W głosowaniu budżet w sali posiedzeń nie brali udziału z PiS:Jacek Falfus,Adam Lipiński,Jerzy Wilk,Mieczysław Miazga,Ireneusz Zyska z WiS
— Michał Szczerba (@MichalSzczerba) 29 grudnia 2016
- Chciałbym zdementować nieprawdziwe informacje podane przez pana posła Michała Szczerbę na twitterze, który kilka dni temu, 29 grudnia, zakomunikował, że nie brałem udział w głosowaniu nad budżetem. (...) Brałem udział w głosowaniach 16 grudnia i nad budżetem, i nad innymi ustawami, zarówno w sali głównej, w sali posiedzeń, jak i w sali kolumnowej - powiedział Zyska na poniedziałkowej konferencji prasowej.
Dodał, że brał udział w głosowaniu nad ustawą dezubekizacyjną i w innych głosowaniach, które zostały przeprowadzone w tym dniu w sali kolumnowej.
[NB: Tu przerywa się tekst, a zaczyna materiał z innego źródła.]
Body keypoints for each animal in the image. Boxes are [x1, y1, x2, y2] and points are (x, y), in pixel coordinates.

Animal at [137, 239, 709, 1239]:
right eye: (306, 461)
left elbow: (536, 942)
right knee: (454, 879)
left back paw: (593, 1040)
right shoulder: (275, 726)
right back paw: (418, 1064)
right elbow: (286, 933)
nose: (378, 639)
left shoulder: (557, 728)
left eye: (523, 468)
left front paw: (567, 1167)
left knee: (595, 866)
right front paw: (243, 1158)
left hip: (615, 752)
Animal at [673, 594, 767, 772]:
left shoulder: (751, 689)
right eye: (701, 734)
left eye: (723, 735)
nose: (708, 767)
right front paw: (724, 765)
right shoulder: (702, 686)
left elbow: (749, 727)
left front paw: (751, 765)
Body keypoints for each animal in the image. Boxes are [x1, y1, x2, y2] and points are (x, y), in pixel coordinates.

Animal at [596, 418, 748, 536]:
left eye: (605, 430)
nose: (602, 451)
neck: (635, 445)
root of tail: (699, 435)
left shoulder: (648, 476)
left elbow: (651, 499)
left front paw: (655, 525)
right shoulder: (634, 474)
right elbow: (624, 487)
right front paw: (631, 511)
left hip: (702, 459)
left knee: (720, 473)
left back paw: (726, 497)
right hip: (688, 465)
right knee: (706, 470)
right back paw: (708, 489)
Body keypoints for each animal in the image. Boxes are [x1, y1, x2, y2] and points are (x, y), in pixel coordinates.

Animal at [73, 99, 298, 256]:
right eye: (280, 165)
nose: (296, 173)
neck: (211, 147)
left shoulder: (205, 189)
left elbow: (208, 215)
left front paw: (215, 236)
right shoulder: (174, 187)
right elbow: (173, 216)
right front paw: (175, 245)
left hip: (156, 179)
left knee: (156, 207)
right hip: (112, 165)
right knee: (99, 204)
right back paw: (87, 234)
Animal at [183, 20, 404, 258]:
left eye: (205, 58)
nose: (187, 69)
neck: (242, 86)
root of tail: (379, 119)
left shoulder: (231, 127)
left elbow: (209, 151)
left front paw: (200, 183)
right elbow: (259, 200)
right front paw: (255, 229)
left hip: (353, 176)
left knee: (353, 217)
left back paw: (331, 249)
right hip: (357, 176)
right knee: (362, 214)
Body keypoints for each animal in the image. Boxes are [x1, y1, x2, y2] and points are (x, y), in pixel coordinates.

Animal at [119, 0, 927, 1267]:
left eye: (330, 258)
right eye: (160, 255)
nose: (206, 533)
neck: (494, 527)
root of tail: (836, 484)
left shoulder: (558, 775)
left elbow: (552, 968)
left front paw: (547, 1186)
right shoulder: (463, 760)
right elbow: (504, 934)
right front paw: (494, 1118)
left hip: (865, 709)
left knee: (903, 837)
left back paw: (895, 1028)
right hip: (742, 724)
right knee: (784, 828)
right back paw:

Zyska podkreślił, że uczestniczył w 34 z 37 głosowań, które odbyły się w Sejmie 16 grudnia.
"To, co robi pan Szczerba jest godne pożałowania"
- To, co robi pan Szczerba jest godne pożałowania, jeżeli w ten sposób pan Szczerba chce walczyć o wolność słowa i demokrację. Żądam przeprosin i opublikowania na twitterze informacji zgodnej z prawdą - powiedział poseł WiS.
Podkreślił, że "są dowody w postaci zdjęć z sali kolumnowej", poinformował też, że skieruje sprawę do komisji etyki poselskiej.
Po poniedziałkowej konferencji Zyski, Szczerba dodał kolejny wpis na twitterze, w którym napisał, że "po dokładnym sprawdzeniu okazało się, że poseł Zyska nie był tylko na trzech ostatnich głosowaniach budżetowych w sali posiedzeń, przed przerwą". Poseł PO dodał, że nie ma za co przepraszać Zyski, bo go nie obraził.
Po dokładnym sprawdzeniu okazało się, że poseł Zyska nie był tylko na 3 ostatnich głosowaniach budżetowych w sali posiedzeń, przed przerwą. https://t.co/dhn7DLXdRc
— Michał Szczerba (@MichalSzczerba) 2 stycznia 2017
Poseł Zyska, po zamieszczeniu poniedziałkowego wpisu przez Szczerbę, powiedział, że nie wycofa wniosku do komisji etyki. - Nie mogę tego zrobić, choć nie mam do posła Szczerby żadnej urazy i doceniam to, że sprostował błędne informacje. Ale uważam, że posła szczególnie obowiązuje odpowiedzialność za słowo i że za szerzenie nieprawdy trzeba ponosić konsekwencje - powiedział poseł koła WiS.
Posłowie opozycji, którzy od 16 grudnia prowadzą protest w sali obrad Sejmu, uważają, że głosowania w sali kolumnowej były nielegalne, m.in. z powodu braku kworum. Marszałek Sejmu zapewnił, że w głosowaniach 16 grudnia brała udział wymagana w konstytucji liczba posłów oraz, że każdy z posłów mógł wejść do Sali Kolumnowej głównym wejściem i brać udział w każdym głosowaniu.